[PROVIDED MATERIAL]
┌──

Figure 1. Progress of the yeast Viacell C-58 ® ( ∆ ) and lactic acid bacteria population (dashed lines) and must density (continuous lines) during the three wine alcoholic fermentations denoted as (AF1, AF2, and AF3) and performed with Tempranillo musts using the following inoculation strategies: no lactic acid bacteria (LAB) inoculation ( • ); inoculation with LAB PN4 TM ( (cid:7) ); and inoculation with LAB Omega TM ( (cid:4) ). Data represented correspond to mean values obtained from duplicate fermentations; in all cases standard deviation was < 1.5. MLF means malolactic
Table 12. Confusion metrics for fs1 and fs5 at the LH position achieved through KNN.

└──
┌──

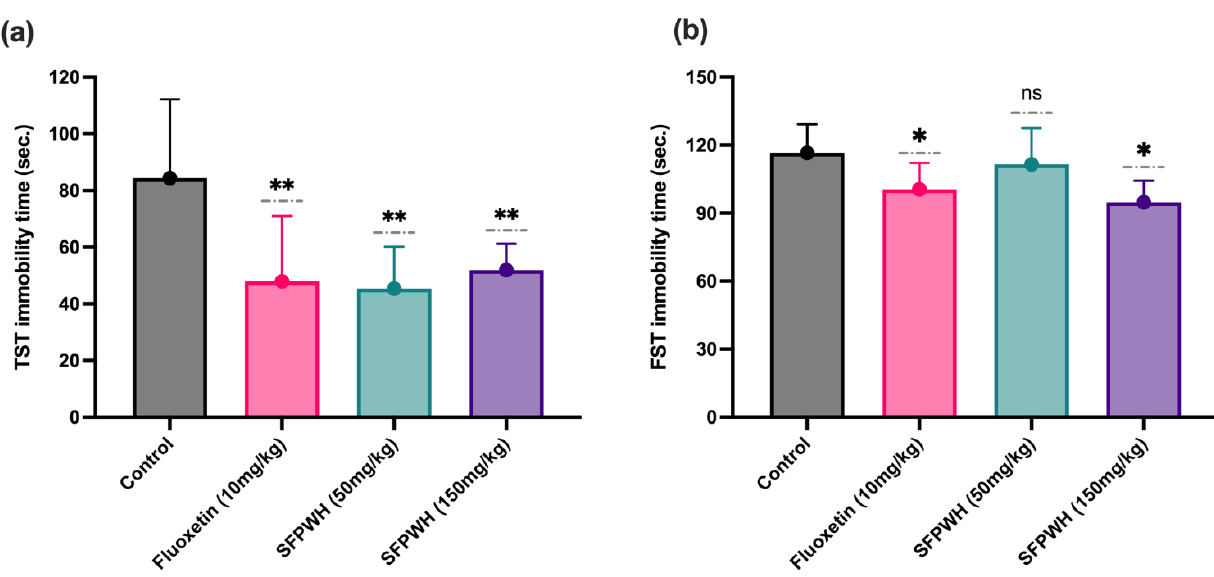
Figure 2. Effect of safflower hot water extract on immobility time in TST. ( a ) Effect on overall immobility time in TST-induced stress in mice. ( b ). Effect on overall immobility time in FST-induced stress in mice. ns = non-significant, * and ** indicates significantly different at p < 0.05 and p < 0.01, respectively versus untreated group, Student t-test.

└──
┌──

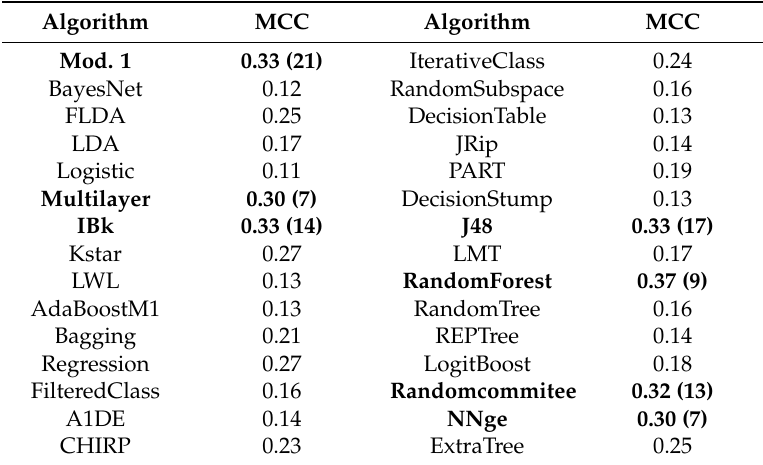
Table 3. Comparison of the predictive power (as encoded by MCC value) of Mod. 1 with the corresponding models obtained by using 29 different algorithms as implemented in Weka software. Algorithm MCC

└──

Look through the material above for "Table" and copy the lines that have it.

[OUTPUT]
Table 12. Confusion metrics for fs1 and fs5 at the LH position achieved through KNN.
Table 3. Comparison of the predictive power (as encoded by MCC value) of Mod. 1 with the corresponding models obtained by using 29 different algorithms as implemented in Weka software. Algorithm MCC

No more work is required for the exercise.